Hemanth S V, Alagarsamy Saravanan
Department of Computer Science and Engineering, Kalasalingam Academy of Research and Education (Deemed to Be University), Krishnankoil, TamilNadu India.
J Diabetes Metab Disord. 2023 Apr 14;22(1):881-895. doi: 10.1007/s40200-023-01220-6. eCollection 2023 Jun.
Diabetic retinopathy (DR) is one of the leading causes of blindness. It is important to use a comprehensive learning method to identify the DR. However, comprehensive learning methods often rely heavily on encrypted data, which can be costly and time consuming. Also, the DR function is not displayed and is scattered in the high-definition image below.
Therefore, learning how to distribute such DR functions is a big challenge. In this work, we proposed a hybrid adaptive deep learning classifier for early detection of diabetic retinopathy (HADL-DR). First, we provide an improved multichannel-based generative adversarial network (MGAN) with semi-maintenance to detect blood vessels segmentation.
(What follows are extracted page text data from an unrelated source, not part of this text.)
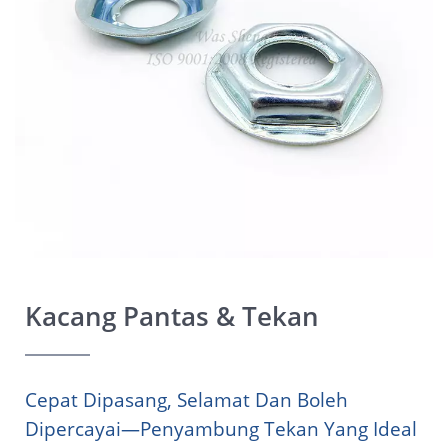
Kacang Pantas & Tekan
Cepat Dipasang, Selamat Dan Boleh
Dipercayai—Penyambung Tekan Yang Ideal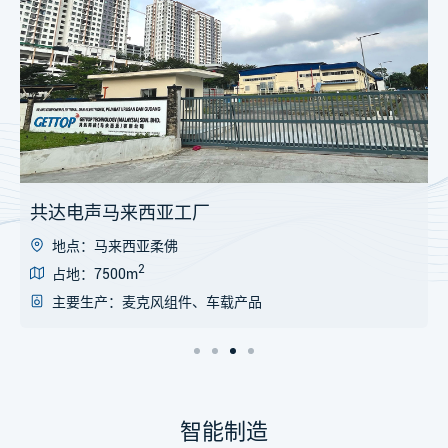
共达电声浙江工厂
地点：浙江义乌
占地：50亩
主要生产：手机扬声器、车载扬声器、机构件
智能制造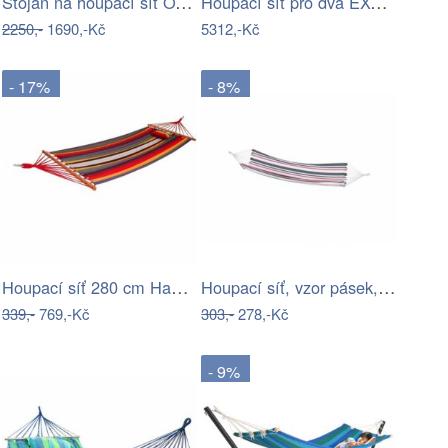
Stojan na houpací síť OTAN NEW TYP 1…
Houpací síť pro dva EXCLUSIVE
2250,-
1690,-Kč
5312,-Kč
- 17%
- 8%
Houpací síť 280 cm Hawaii – Garden…
Houpací síť, vzor pásek, HAVANA - single
339,-
769,-Kč
303,-
278,-Kč
- 9%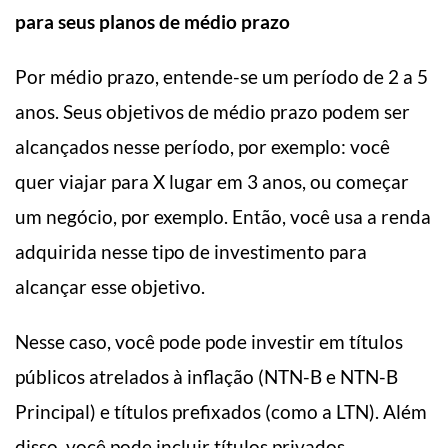
para seus planos de médio prazo
Por médio prazo, entende-se um período de 2 a 5
anos. Seus objetivos de médio prazo podem ser
alcançados nesse período, por exemplo: você
quer viajar para X lugar em 3 anos, ou começar
um negócio, por exemplo. Então, você usa a renda
adquirida nesse tipo de investimento para
alcançar esse objetivo.
Nesse caso, você pode pode investir em títulos
públicos atrelados à inflação (NTN-B e NTN-B
Principal) e títulos prefixados (como a LTN). Além
disso, você pode incluir títulos privados,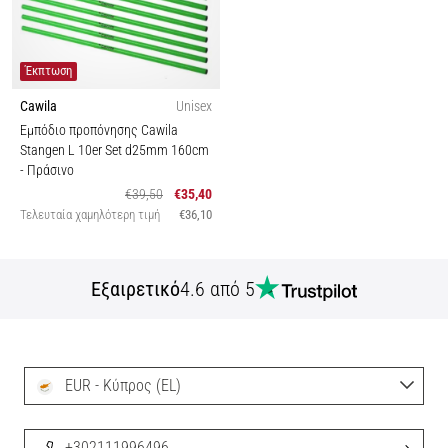
Έκπτωση
Cawila
Unisex
Εμπόδιο προπόνησης Cawila
Stangen L 10er Set d25mm 160cm
- Πράσινο
€39,50
€35,40
Τελευταία χαμηλότερη τιμή
€36,10
Εξαιρετικό
4.6 από 5
EUR - Κύπρος (EL)
+302111996496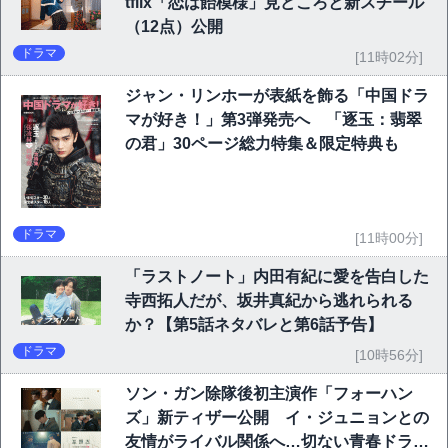
tflix「恋は飴模様」見どころと新スチール
（12点）公開
ドラマ
[11時02分]
ジャン・リンホーが表紙を飾る「中国ドラ
マが好き！」第3弾発売へ 「逐玉：翡翠
の君」30ページ総力特集＆限定特典も
ドラマ
[11時00分]
「ラストノート」内田有紀に愛を告白した
寺西拓人だが、坂井真紀から逃れられる
か？【第5話ネタバレと第6話予告】
ドラマ
[10時56分]
ソン・ガン除隊後初主演作「フォーハン
ズ」新ティザー公開 イ・ジュニョンとの
友情がライバル関係へ…切ない青春ドラマ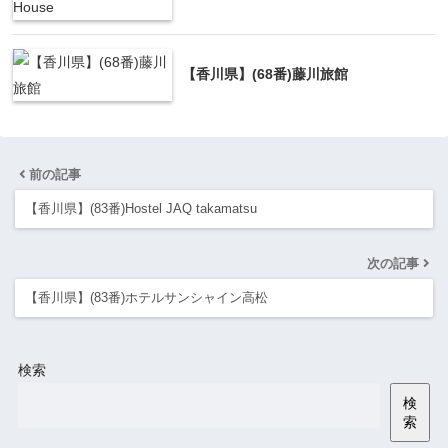
【香川県】(68番)藤川旅館
前の記事
【香川県】(83番)Hostel JAQ takamatsu
次の記事
【香川県】(83番)ホテルサンシャイン高松
検索
検
索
By reducing the reliance on the encoded data, the following high-resolution images can be used to detect the indivisible features of some semi-observed MGAN references. Scale invariant feature transform (SIFT) function is then extracted and the best function is selected using the improved sequential approximation optimization (SAO) algorithm. After that, a hybrid recurrent neural network with long short-term memory (RNN-LSTM) is utilized for DR classification. The proposed RNN-LSTM classifier evaluated through standard benchmark Kaggle and Messidor datasets.
Finally, the simulation results are compared with the existing state-of-art classifiers in terms of accuracy, precision, recall, f-measure and area under cover (AUC), it is seen that more successful results are obtained.
糖尿病视网膜病变(DR)是导致失明的主要原因之一。采用综合学习方法来识别DR很重要。然而,综合学习方法通常严重依赖加密数据,这可能成本高昂且耗时。此外,DR功能未显示且分散在下面的高清图像中。
因此,学习如何分布此类DR功能是一项巨大挑战。在这项工作中,我们提出了一种用于早期检测糖尿病视网膜病变的混合自适应深度学习分类器(HADL-DR)。首先,我们提供一种具有半维护功能的改进型基于多通道的生成对抗网络(MGAN)来检测血管分割。
通过减少对编码数据的依赖,后续的高分辨率图像可用于检测一些半观察到的MGAN参考的不可分割特征。然后提取尺度不变特征变换(SIFT)功能,并使用改进的顺序近似优化(SAO)算法选择最佳功能。之后,利用具有长短期记忆的混合递归神经网络(RNN-LSTM)进行DR分类。所提出的RNN-LSTM分类器通过标准基准Kaggle和Messidor数据集进行评估。
最后,将模拟结果与现有最先进的分类器在准确性、精确率、召回率、F值和覆盖面积(AUC)方面进行比较,可以看出获得了更成功的结果。